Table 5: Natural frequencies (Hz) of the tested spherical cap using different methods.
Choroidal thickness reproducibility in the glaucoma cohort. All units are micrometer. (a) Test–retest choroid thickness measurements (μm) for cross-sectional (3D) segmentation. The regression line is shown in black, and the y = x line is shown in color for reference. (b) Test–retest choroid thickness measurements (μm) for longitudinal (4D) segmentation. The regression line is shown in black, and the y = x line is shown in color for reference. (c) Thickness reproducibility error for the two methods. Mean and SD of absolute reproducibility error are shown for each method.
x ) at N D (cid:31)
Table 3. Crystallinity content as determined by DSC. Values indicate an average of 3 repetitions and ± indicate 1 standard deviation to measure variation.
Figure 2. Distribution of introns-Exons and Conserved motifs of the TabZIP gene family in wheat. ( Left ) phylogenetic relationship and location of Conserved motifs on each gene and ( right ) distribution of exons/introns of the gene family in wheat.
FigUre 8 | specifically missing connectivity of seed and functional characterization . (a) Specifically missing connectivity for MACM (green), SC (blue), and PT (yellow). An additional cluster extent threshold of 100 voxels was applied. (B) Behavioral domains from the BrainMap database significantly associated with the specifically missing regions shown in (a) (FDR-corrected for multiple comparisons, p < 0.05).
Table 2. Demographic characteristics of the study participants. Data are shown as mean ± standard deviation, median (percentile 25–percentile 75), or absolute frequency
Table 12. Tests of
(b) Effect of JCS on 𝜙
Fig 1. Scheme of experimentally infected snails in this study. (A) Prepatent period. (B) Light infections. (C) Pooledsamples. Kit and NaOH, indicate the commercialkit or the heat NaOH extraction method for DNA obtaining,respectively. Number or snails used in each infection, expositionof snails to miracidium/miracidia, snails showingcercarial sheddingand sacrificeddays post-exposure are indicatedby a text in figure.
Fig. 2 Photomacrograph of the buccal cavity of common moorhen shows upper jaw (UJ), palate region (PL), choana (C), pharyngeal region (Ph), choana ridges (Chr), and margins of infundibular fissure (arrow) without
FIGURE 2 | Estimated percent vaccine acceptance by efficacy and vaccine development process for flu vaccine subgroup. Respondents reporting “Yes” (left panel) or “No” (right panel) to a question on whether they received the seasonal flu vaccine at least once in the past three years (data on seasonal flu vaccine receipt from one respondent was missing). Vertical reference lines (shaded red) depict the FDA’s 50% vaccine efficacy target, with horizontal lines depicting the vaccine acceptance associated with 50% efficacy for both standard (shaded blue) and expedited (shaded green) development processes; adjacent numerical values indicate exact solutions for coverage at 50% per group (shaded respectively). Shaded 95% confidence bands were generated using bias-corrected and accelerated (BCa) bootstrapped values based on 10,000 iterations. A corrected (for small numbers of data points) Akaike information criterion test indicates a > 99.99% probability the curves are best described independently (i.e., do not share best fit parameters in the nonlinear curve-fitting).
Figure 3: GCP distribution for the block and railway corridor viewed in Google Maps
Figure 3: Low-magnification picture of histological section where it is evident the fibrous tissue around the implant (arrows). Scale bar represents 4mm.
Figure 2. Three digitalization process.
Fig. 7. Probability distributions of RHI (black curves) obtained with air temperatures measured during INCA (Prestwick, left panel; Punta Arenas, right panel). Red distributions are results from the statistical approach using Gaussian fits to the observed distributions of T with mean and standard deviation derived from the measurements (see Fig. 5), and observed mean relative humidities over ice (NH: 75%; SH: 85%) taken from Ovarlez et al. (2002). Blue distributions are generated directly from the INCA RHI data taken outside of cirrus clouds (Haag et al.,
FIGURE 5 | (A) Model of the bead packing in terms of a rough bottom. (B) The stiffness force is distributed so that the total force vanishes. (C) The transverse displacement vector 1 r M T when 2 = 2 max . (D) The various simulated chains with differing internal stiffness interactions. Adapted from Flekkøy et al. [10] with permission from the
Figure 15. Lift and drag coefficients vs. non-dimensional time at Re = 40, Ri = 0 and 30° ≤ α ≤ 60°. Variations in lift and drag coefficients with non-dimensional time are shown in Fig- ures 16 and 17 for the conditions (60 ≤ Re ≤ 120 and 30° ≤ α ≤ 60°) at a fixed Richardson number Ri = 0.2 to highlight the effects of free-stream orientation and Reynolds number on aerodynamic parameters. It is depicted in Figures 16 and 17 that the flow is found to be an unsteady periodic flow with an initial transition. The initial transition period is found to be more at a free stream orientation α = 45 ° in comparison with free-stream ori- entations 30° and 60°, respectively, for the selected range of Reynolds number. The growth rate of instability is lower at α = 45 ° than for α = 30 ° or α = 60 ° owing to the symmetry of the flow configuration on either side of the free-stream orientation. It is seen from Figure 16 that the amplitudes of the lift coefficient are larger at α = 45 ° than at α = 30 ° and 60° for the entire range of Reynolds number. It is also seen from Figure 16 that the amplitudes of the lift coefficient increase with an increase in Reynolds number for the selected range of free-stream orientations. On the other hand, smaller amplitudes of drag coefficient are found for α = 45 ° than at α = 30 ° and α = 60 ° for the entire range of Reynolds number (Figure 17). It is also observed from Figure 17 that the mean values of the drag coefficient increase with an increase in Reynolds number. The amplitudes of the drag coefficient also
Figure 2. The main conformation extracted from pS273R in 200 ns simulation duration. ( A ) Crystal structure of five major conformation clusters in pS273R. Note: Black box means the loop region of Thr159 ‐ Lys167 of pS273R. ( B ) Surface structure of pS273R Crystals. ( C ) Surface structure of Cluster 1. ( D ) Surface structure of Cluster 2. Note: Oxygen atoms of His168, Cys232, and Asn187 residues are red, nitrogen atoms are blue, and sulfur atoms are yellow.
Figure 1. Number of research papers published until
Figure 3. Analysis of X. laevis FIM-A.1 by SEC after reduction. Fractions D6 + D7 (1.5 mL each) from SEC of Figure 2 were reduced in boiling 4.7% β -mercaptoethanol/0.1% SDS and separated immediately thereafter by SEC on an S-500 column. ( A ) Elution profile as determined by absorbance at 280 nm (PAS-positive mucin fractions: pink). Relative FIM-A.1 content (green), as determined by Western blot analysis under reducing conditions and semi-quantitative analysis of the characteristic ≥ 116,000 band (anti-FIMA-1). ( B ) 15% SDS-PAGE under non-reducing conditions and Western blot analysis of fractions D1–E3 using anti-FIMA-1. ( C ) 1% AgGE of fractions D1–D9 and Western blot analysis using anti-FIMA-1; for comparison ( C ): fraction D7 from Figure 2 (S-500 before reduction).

-------------------------

**TRY IT**
Out of the data above, transcribe exactly and only the lines starting with the line that has "Table 2. Demographic" and going on through the line that has "(b) Effect of JCS on 𝜙", both included.

**SOLUTION TO THE EXERCISE**
Table 2. Demographic characteristics of the study participants. Data are shown as mean ± standard deviation, median (percentile 25–percentile 75), or absolute frequency
Table 12. Tests of
(b) Effect of JCS on 𝜙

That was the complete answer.